Jantungku mencelos sesaat. Tristian..

Aku merasa salah dengar. Tapi aku segera menggelengkan kepala mengumpulkan kembali fokusku yang buyar gara-gara nama tabu itu disebut.

Toh belum tentu orangnya sama. Emang dia doang yang punya nama itu? Asisten manajer itu pasti bukan orang sembarangan sampai bisa menjabat posisi itu, dan pastinya bukan pria itu.
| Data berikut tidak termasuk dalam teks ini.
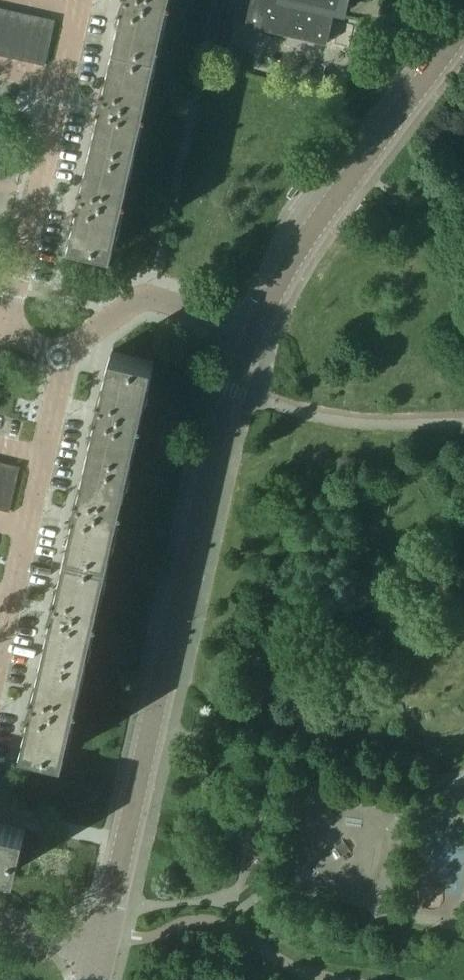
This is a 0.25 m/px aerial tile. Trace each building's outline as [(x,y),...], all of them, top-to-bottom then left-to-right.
[(170,0),(126,0),(124,8),(116,41),(158,51),(170,0)] [(346,0),(251,0),(245,25),(327,44),(334,13),(342,15),(345,2),(346,0)] [(9,9),(0,7),(0,31),(4,32),(9,9)] [(17,35),(22,12),(9,9),(4,32),(17,35)] [(29,37),(34,15),(22,12),(17,35),(29,37)] [(40,40),(45,18),(34,15),(29,37),(40,40)] [(50,42),(55,20),(45,18),(40,40),(50,42)] [(17,35),(4,32),(0,51),(0,54),(12,57),(17,35)] [(24,59),(29,37),(17,35),(12,57),(24,59)] [(35,62),(40,40),(29,37),(24,59),(35,62)] [(45,64),(50,42),(40,40),(35,62),(45,64)] [(132,166),(158,51),(116,41),(102,107),(90,157),(132,166)] [(114,248),(132,166),(90,157),(80,205),(72,239),(114,248)] [(131,463),(154,360),(112,350),(98,415),(89,454),(131,463)] [(110,557),(131,463),(89,454),(75,514),(68,548),(110,557)] [(8,464),(0,462),(0,485),(3,486),(8,464)] [(15,489),(20,466),(8,464),(3,486),(15,489)] [(15,489),(3,486),(0,498),(0,508),(10,511),(15,489)] [(87,658),(110,557),(68,548),(53,612),(45,649),(87,658)] [(65,755),(87,658),(45,649),(31,710),(23,745),(65,755)] [(16,870),(26,829),(0,823),(0,867),(16,870)] [(215,944),(212,960),(224,963),(227,946),(215,944)]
Aku berusaha mengusir pikiran konyol, lalu mengikuti tur keliling kantor, mengamati setiap jengkal tempat kerja baruku dengan seksama. Tak terasa sudah jam istirahat, aku bersemangat turun ke lantai lobby dan mencari-cari orang yang sudah menungguku sedari tadi. Tiba-tiba tubuhku tertarik kebelakang saat seseorang melingkarkan tangannya di bahuku.

"Greeeet!"

"Mba Luna!"

Kami berdua berpelukan layaknya anak SMA yang sedang reuni.

"Ya ampun, akhirnya ketemu kamu lagi." Wanita cantik bernama Luna itu tersenyum sambil menarikku masuk ke sebuah kedai kopi yang ada di sudut depan lobby.

"Iya mba.. duh ga sangka aku bakal kerja lagi sama mba." Aku juga tidak dapat menahan rasa senang kembali bertemu dengan senior panutanku ini.

"Nih, aku udah ambilin kartu karwayan dan kartu akses kamu. Welcome to KG Jakarta, Greet."

Aku menatap kartu tanda pengenal karyawan yang belum sempat ku ambil dengan mata berbinar. "Repot-repot sih mba ngambilin. Padahal biar aku aja yang ambil habis istirahat ini."

"Gapapa," sahut Luna sambil mengibaskan tangannya. "kita beli kopi terus balik keruanganku aja ya, biar santai ngobrolnya disana."

Aku mengangguk, hanya membiarkan mba Luna merangkulku, Kami memang dekat seperti kakak adik walau aku merasa sedikit canggung saat kemudian banyak orang mengangguk pada mba Luna disepanjang kami berjalan menuju ke ruangannya. Mba Luna memang dikenal banyak orang, dia putri tunggal Direktur Utama KG.

"Gimana-gimana? Nervous ga?" Kami duduk di sofa minimalis saat sampai diruangan mba Luna di lantai dua puluh dua.

Mataku berkeliling takjub melihat ruangan seniorku ini, sangat cozy, serba putih, terlihat cantik seperti penghuninya. Belum lagi pemandangan kota Jakarta dari atas, wuih!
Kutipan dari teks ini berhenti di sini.